▶ **WORK TASK 1**:
Answer these questions from the jiu-jitsu guide:
(a) Which two kinds of submission holds does it name?
(b) Which jiu-jitsu movements does it list as warm-up options?
(c) What is the goal of live grappling?
▶ **WORK TASK 2**: Reproduce word for word the part of the jiu-jitsu guide starting with "So you want" and going on through "to avoid injury.".

** Opening EXTRACT PROVIDED block **

So you want to get into martial arts and landed on jiu-jitsu – a combat sport based on ground
fighting and submission holds such as joint locks and chokes. This sport can be fun, intense and
complex, with plenty of sparring and competition opportunities, but before you step on the
mat for the first time, here is a guide to prepare yourself.
First Day – or Week, or Month or Year
Your first day stepping into a gym can be daunting; when it’s a jiu-jitsu gym, that level is
heightened significantly. This sport isn’t something you can just pick up and do. The movements
required aren’t normal to everyday life and the technique is precise. Additionally, it’s important
to understand that you have to listen to your body in a whole new way – gym cardio is far
different from jiu-jitsu cardio; plus, you have the responsibility to accept a loss and tap when a
partner submits you to avoid injury.
Many gyms follow the same three components during a regular class. First is warm-ups. Jiu-jitsu
can be rough on your body, so it’s good to take time to get your blood pumping and muscles
warm. These warm-ups can range from regular cardio options you’d see at the gym such as
running, jumping jacks and push-ups or jiu-jitsu movements such as hip escapes and shoulder
rolls. No matter what, these warm-ups are essential to preventing injuries and should never be
skipped. Next in class comes drilling and technique. The coach will show a technique and
everyone will partner off to practice for an allotted time. After reconvening, the coach will
either clean up details of the first drill, or add another move to the sequence. Finally, live
grappling begins. Here you will find a partner to train with and utilize techniques from that day
or past knowledge. The goal is to submit your partner or win on points by the end of the match.

** Closing EXTRACT PROVIDED block **
** Opening PROVIDED INFORMATION block **

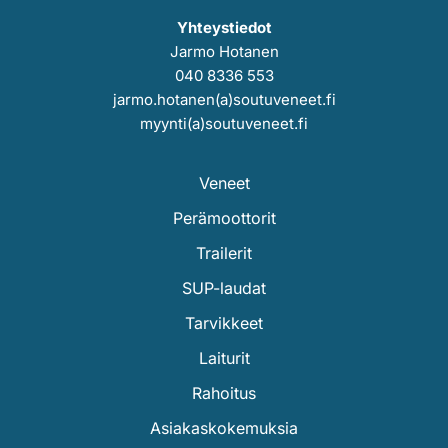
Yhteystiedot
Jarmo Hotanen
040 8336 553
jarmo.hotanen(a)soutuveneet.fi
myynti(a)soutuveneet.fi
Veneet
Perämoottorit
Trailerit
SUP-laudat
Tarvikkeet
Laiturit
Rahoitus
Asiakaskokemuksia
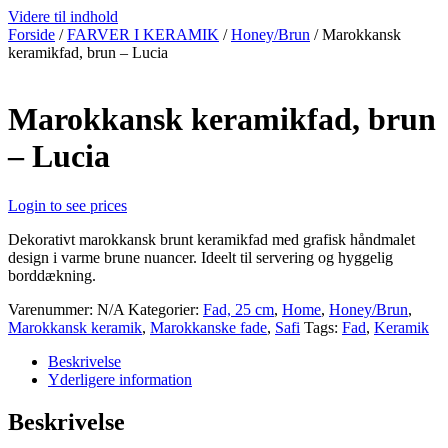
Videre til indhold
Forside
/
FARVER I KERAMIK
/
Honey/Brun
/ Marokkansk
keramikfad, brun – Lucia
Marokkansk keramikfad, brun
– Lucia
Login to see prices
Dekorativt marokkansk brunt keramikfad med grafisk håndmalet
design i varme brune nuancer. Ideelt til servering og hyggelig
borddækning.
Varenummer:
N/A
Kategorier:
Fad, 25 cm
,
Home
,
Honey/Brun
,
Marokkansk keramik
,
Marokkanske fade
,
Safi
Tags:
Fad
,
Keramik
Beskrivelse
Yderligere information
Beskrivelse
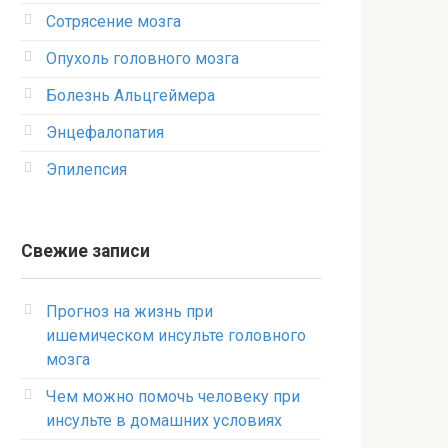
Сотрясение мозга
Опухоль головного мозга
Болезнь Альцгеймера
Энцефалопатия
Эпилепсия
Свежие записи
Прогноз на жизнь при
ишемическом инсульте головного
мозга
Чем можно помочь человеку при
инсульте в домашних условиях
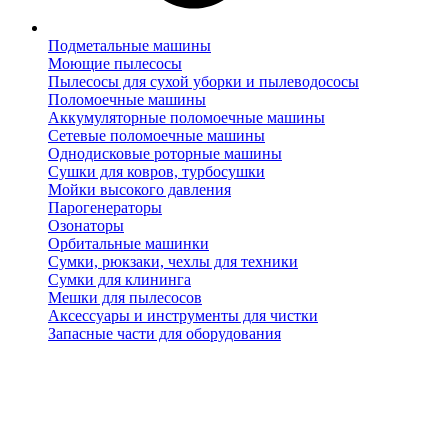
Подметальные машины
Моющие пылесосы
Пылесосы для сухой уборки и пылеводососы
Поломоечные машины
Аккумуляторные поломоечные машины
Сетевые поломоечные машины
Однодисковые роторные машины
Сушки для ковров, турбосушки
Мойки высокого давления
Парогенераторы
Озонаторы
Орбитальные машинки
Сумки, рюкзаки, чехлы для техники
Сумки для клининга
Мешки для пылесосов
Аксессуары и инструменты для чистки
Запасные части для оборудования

** Closing PROVIDED INFORMATION block **
** Opening PROVIDED INFORMATION block **

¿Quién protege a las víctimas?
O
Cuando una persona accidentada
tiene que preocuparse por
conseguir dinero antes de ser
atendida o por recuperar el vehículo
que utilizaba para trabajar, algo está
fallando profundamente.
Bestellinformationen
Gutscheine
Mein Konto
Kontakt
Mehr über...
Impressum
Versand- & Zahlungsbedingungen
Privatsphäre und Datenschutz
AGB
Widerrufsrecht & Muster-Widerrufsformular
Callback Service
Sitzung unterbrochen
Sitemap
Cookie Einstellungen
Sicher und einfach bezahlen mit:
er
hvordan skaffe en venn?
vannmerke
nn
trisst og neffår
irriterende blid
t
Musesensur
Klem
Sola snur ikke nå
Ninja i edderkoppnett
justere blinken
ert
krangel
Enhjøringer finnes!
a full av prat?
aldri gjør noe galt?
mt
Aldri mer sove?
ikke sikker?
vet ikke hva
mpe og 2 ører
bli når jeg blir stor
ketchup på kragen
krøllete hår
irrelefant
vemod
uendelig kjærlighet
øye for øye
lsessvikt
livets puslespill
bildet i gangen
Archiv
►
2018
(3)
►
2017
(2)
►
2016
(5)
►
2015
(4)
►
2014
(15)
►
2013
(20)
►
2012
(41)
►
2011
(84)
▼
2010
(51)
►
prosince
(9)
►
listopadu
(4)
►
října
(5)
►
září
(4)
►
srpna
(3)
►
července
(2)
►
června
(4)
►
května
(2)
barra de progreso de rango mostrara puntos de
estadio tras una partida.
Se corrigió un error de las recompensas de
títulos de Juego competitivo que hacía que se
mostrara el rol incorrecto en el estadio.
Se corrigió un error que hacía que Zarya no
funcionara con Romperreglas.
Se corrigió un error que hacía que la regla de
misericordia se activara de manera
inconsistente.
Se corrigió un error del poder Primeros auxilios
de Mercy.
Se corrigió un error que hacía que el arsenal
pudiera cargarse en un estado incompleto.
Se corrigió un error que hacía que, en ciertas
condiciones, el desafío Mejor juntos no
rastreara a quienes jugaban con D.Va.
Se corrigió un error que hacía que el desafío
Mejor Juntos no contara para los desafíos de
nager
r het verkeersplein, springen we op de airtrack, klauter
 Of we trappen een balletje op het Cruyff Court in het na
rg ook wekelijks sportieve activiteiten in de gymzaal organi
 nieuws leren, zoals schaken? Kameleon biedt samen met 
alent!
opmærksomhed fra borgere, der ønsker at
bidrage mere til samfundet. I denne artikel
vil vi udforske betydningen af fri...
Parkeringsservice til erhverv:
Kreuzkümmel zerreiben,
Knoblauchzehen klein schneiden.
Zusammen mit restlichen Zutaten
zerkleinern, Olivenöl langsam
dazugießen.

** Closing PROVIDED INFORMATION block **

▶ **RESPONSE BOX 1**:
(a) Joint locks and chokes.
(b) Hip escapes and shoulder rolls.
(c) To submit your partner or win on points by the end of the match.

▶ **RESPONSE BOX 2**:
So you want to get into martial arts and landed on jiu-jitsu – a combat sport based on ground
fighting and submission holds such as joint locks and chokes. This sport can be fun, intense and
complex, with plenty of sparring and competition opportunities, but before you step on the
mat for the first time, here is a guide to prepare yourself.
First Day – or Week, or Month or Year
Your first day stepping into a gym can be daunting; when it’s a jiu-jitsu gym, that level is
heightened significantly. This sport isn’t something you can just pick up and do. The movements
required aren’t normal to everyday life and the technique is precise. Additionally, it’s important
to understand that you have to listen to your body in a whole new way – gym cardio is far
different from jiu-jitsu cardio; plus, you have the responsibility to accept a loss and tap when a
partner submits you to avoid injury.